In this context, we would like to rephrase the main features of our behavior-based actor as follows:
- The simulated actor provides various levels of uncertainty when making the stop or go decision (as depicted in the scenarios shown above).
- The characteristics of the simulated actor can be easily tuned/changed by altering behavior-specific parameters – this is what allowed us to produce a red light running scenario without explicitly forcing the actor to ignore the traffic light.
- The probability of the simulated actor’s choice of crossing through at yellow light is extracted from real-world data.
We are interested in predicting the likelihood that a motorist decides to stop or cross the intersection at a yellow light. The concept of “travel time” introduced in the previous section can be further enhanced by modeling the decision as some function of the actor’s current velocity, and distance to the associated stop-line demarcating the threshold for the intersection.

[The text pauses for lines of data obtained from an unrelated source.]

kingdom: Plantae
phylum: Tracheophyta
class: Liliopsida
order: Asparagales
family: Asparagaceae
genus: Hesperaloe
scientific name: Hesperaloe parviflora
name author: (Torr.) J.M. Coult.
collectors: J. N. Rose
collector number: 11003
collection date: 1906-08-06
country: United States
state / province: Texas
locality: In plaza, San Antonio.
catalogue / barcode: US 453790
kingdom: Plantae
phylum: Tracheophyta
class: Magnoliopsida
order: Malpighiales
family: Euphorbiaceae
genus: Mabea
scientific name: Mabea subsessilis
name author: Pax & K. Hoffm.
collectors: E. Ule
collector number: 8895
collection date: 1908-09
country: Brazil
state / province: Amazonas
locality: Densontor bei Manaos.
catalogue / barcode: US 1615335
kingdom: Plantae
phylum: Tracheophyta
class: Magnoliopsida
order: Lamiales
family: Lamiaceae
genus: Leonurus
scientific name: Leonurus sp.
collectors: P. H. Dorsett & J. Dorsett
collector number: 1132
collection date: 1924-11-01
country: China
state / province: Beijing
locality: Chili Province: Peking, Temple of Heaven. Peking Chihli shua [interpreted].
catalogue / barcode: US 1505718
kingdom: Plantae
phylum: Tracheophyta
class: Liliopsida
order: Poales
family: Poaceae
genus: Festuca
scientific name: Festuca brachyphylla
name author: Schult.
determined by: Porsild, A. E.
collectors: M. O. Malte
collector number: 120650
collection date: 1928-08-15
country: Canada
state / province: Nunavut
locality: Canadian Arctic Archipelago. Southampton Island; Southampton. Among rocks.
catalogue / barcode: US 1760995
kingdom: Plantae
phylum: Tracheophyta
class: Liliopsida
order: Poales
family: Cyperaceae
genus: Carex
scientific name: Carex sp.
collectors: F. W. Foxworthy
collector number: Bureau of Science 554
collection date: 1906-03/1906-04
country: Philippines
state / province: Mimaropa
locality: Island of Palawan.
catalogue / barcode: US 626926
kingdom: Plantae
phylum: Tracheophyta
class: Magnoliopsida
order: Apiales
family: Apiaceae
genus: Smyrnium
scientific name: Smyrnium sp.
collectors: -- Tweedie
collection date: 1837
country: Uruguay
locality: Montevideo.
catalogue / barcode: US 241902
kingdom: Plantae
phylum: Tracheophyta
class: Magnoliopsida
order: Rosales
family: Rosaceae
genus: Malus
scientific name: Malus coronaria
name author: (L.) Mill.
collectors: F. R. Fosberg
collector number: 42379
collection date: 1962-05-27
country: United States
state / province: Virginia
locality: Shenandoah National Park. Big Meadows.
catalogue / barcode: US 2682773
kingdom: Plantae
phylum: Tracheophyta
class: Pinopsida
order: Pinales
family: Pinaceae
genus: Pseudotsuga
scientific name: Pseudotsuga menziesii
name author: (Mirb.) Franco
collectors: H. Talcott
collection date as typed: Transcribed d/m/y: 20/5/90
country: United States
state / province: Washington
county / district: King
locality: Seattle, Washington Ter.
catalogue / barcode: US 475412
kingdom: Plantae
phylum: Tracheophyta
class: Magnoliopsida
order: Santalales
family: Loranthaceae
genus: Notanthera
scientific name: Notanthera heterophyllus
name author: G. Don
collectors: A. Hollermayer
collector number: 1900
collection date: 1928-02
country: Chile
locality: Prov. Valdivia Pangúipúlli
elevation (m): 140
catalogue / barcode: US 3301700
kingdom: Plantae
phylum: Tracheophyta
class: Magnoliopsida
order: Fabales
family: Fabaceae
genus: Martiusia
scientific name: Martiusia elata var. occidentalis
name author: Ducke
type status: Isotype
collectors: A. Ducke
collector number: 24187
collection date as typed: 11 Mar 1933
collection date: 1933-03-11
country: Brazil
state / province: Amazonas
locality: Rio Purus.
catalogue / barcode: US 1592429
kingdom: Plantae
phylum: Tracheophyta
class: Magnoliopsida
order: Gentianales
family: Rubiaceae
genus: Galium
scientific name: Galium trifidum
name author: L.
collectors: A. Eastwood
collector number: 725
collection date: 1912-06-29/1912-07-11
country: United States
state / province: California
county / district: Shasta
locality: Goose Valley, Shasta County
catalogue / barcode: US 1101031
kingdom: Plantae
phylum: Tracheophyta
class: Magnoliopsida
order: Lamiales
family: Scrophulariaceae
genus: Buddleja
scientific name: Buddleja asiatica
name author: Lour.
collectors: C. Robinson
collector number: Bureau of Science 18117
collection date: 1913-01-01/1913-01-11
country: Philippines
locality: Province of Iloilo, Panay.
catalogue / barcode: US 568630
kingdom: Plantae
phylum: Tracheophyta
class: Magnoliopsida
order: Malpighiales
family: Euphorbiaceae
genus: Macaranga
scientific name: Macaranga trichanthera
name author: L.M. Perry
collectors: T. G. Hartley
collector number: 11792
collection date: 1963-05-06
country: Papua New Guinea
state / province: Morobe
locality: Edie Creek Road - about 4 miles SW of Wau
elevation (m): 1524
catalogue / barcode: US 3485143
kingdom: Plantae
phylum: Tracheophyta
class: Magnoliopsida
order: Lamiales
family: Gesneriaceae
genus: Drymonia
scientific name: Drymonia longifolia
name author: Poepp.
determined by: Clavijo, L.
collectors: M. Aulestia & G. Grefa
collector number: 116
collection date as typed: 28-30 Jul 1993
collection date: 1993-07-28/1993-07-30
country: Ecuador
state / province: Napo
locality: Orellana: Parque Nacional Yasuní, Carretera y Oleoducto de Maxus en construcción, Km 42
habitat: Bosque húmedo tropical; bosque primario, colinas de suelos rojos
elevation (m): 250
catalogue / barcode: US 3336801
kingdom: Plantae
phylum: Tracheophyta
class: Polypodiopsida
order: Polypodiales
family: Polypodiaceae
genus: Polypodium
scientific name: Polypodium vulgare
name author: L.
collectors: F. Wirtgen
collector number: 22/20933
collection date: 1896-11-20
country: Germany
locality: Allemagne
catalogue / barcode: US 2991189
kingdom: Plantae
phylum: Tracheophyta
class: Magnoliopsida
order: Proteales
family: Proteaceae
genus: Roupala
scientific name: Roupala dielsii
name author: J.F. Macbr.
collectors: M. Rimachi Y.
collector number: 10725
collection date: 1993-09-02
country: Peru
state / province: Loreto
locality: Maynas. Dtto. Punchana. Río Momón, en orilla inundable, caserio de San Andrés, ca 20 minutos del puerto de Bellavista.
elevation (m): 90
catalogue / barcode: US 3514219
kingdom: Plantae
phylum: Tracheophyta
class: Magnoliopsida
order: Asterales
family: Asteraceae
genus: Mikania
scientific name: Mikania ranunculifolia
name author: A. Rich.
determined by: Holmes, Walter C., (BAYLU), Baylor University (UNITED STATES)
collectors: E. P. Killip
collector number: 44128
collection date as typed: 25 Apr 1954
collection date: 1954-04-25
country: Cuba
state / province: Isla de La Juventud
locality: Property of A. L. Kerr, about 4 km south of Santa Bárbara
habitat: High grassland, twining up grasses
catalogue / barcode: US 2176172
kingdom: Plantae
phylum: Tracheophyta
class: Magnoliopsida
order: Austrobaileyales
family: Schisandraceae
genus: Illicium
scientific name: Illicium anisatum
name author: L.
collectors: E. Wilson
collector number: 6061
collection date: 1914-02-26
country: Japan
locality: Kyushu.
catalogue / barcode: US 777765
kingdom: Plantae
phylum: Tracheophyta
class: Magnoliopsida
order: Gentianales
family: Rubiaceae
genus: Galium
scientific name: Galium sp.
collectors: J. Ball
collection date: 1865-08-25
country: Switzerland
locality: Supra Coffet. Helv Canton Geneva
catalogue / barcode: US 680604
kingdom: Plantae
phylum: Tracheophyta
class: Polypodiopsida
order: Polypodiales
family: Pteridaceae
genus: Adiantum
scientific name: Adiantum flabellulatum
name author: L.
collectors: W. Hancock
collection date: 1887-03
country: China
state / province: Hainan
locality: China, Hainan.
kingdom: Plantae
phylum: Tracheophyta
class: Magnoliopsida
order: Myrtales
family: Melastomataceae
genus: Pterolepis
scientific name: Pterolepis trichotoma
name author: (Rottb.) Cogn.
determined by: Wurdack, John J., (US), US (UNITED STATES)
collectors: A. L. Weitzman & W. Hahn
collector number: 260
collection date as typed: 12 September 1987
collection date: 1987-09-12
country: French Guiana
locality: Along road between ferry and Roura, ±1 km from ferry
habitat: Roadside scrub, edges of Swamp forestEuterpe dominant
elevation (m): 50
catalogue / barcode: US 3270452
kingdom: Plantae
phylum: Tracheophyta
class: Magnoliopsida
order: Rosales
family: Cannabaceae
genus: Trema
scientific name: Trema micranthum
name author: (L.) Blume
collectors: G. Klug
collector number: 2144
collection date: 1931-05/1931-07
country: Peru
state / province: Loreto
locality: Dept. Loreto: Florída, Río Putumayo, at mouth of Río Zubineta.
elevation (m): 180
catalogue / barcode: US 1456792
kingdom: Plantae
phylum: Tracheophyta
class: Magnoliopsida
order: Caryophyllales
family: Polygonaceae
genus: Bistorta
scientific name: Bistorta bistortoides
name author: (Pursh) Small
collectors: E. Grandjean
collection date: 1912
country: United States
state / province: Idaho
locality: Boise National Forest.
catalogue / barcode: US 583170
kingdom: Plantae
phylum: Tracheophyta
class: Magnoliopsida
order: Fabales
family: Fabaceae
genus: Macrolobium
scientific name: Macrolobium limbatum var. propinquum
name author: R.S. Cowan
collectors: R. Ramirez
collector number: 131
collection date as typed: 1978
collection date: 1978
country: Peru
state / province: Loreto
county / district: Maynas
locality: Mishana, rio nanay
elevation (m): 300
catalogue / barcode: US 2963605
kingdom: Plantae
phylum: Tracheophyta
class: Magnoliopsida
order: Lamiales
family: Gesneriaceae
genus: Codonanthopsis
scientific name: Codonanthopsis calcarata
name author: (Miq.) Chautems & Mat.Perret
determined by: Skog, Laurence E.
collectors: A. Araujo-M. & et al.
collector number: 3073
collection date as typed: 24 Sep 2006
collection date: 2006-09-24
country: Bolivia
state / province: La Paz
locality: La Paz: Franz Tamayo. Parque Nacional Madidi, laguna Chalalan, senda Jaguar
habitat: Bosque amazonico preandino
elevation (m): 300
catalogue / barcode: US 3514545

Because the dependent variable in this function is dichotomous (stop/go), a Binary Logistic Regression is useful and a linear regression is not an appropriate model (y=1 represents that the actor chooses to stop, while y=0 represents that the actor proceeds through the intersection) [4, 5]. A new dependent variable \(Logit(P)\) is created as proposed in [4], where P(y=1) is the probability of a motorist’s choice of stopping, similarly P(y=0) is the probability of the motorist’s choice of crossing through, and \(Logit(P)\) is the natural log of odds of y=1 vs y=0:
\(Logit(P)=ln[\frac{P(y=1)}{1-P(y=1)}]\)
Assuming that \(Logit(P)\) is a linear function of the distance of the vehicle to the stop bar (dstopbar), and the vehicle velocity (v), we have:
\(ln[\frac{P(y=1)}{1-P(y=1)}]=b_0+b_1\times v+b_2\times d_{stopbar}\)
\(P(y=1) = \frac{e^{b_0 + b_1\times v+ b_2\times d_{stopbar}}}{1+e^{b_0 + b_1\times v+ b_2\times d_{stopbar}}}\)
\(P(y=0) = 1- P(y=1)\)
Here, the function is characterized by 3 regression coefficients ((b0 , b1 , b2 ). This model was already fitted to a dataset of recorded videos collected by [6] in Changchun, China. The obtained stopping probabilities are plotted here for b0 =-1.552 , b1 =-0.050, and b2 =0.151 [4].
What to expect next?
Armed with a hierarchically structured actor model that represents a wide range of driving behaviors which is successfully integrated with a simulator, we are widening the spectrum of driving behaviors over time, increasing diversity within each behavior, and injecting uncertainty at various levels of processing (including perception). We are simulating erratic human behaviors in terms of imperfect actions that include drunk driving and loss of control.
The next blog post in this series will take you more deeper into the aspects of data-driven traffic modeling. To make simulations more realistic, we are extracting parameterized distributions for different driving behaviors from real-world data. Some of the more well-studied behaviors such as car-following and lane-changing can be modeled using existing traffic datasets; however, a comprehensive model will require data at scale, especially from urban driving environments. This is where we are leveraging the data collection and processing technology that we have developed for the various shared mobility fleets being operated by Ridecell’s platform across the world.